Clearly this theory, while attractive as a plausible explanation of how, fails to get at the bigger question of why. On to the next theory, then...
If Reptoids and Ewoks can coexist like this, why can't we?
Buckle up, this one gets a little strange. Basically, everyone involved in The Room, with a handful of exceptions, is actually an alien. (As in E.T., not as in "undocumented immigrant.") Wiseau and the mother character are some kind of shapeshifting reptoids, like David Icke is always ranting about. Mark, played by something calling itself "Greg Sestero," is actually a synthetic lifeform, an android designed to be handsome and charismatic by lifeforms that don't quite understand how exactly that would work. Denny, played by "Philip Haldiman," is some kind of Ewok thing, cute and a little dumb, only they shaved him down to look more human. The remaining characters are all various minor races, like the extras in the Star Wars cantina scene, or maybe an episode of Star Trek where they visit a diplomatic conference staffed by lots of different races. Only Lisa, played by Juliette Daniels, is actually a human, which explains why she seems so confused and a little disturbed by everyone/everything else in the film.
Clearly the aliens have observed human interactions and human culture, but they don't really get it, which is why so many of the situations and scenes in the movie are theoretically plausible, yet make absolutely no sense at all. Awkward dialogue, characters mouthing their way through emotional scenes with zero emotion, that whole football deal... it all fits! As to why aliens would try to make a movie about relationships and man's inhumanity to man? Who knows, they're aliens! Actually, it was probably some kind of Day the Earth Stood Still warning that we all need to be nicer to each other, lest they come in force and make us all into slaves and/or pet food. But come on, aliens? Who believes in that stuff, except maybe Fox Mulder and those MUFON people? On to the next theory, then...

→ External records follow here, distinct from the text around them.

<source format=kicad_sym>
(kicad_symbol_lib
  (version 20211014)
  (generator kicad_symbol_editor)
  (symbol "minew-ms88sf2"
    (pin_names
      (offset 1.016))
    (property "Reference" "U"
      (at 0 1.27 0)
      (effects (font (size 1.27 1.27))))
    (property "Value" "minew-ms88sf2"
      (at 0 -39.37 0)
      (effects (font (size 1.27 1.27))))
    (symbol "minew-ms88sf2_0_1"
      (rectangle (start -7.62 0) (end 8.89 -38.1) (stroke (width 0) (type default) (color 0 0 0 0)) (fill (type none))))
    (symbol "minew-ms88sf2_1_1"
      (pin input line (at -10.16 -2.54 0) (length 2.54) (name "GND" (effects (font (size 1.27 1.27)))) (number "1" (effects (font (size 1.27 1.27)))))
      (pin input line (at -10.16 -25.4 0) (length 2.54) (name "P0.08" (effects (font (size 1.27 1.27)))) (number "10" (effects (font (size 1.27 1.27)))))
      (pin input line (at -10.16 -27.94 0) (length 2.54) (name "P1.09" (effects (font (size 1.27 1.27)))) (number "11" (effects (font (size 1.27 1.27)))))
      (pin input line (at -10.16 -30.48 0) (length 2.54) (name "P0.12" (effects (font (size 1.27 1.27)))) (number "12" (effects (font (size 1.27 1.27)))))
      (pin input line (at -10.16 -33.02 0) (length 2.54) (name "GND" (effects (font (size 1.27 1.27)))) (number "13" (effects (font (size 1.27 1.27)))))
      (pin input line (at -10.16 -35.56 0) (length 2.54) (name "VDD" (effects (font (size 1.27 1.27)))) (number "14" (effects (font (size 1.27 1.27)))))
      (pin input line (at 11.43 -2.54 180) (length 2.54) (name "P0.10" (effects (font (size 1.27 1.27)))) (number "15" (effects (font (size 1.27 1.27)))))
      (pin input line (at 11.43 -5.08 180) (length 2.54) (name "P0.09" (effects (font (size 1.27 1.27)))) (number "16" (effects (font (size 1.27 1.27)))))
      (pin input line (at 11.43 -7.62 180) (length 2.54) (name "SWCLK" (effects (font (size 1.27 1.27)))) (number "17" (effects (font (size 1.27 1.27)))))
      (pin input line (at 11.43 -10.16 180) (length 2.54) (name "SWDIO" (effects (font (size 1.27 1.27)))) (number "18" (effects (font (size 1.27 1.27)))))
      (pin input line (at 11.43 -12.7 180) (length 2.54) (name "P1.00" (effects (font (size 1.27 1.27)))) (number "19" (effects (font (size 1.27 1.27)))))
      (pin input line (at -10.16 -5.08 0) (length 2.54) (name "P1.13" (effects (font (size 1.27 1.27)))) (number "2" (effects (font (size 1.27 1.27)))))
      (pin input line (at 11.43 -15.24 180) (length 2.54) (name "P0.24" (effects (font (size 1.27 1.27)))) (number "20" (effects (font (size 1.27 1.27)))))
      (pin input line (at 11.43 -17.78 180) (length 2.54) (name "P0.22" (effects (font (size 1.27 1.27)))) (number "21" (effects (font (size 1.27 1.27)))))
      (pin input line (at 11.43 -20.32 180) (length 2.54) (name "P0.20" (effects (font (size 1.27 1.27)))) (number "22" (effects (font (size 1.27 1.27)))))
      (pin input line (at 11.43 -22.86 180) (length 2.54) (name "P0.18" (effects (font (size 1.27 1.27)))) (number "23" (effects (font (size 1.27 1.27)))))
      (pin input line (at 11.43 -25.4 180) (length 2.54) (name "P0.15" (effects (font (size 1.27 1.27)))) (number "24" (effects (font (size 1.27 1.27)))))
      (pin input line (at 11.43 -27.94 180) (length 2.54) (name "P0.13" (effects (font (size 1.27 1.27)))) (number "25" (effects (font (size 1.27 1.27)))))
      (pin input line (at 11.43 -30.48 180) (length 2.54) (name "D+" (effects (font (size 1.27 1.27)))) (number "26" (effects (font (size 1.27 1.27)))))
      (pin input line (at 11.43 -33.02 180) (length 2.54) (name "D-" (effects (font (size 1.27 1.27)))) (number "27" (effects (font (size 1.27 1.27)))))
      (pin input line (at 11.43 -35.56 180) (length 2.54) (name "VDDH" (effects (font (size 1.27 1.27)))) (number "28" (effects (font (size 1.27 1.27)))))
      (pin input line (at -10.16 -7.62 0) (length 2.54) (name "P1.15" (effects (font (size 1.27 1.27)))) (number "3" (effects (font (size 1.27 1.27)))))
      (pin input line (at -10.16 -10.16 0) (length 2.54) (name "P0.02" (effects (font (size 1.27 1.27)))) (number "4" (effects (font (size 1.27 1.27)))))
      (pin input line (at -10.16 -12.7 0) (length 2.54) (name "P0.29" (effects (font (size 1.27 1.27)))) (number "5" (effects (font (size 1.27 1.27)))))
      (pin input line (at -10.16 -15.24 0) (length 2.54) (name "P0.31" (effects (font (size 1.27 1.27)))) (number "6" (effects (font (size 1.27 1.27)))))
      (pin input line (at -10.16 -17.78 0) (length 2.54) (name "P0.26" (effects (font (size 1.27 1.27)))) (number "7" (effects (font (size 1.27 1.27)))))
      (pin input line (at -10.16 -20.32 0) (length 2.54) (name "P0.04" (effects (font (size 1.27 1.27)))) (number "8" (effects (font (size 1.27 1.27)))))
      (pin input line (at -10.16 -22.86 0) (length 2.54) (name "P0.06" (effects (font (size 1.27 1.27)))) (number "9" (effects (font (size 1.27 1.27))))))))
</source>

If you thought the aliens theory was a little farfetched, you're going to want to sit down. Are you sitting down? Of course you are -- who reads the Internet while standing? Anyway, here it is: Wiseau intended all of it, every last scene, every last weird hiccup in story and character, as a brilliant deconstruction of what makes a movie entertaining and the process of not just storytelling, but of creation itself. According to this theory, Wiseau's genius is not just confined to the screen, but spills out over it to the very character of "Wiseau" itself. Every interview he's given, his strange reticence to discuss his past, his weird accent, all of it are part of the metafilmic experience, making him an auteur of performance art, a bizarre cross between Stanley Kubrick and Andy Kaufman.
Wiseau has been excoriated and abused, mocked and patronized in the press, but he remains ever willing to do interviews and travel around to screenings to answer questions and observe the effects of his masterpiece on unsuspecting audiences. Why would he do that, if it wasn't all part of the plan? Someday, someone will unpack all the hidden gestures and secret messages of the film, relate it all to the character Wiseau has foisted upon the press and figure out What It All Means, thus validating Wiseau as the first real genius of twenty-first century art. Until then, he's content to continue his performance and spread the gospel of the film far and wide, waiting for the day when everyone knows the name Wiseau and the complex, incorrigible beauty of the film and the performance around it.
Seriously, though, it has to be aliens... right?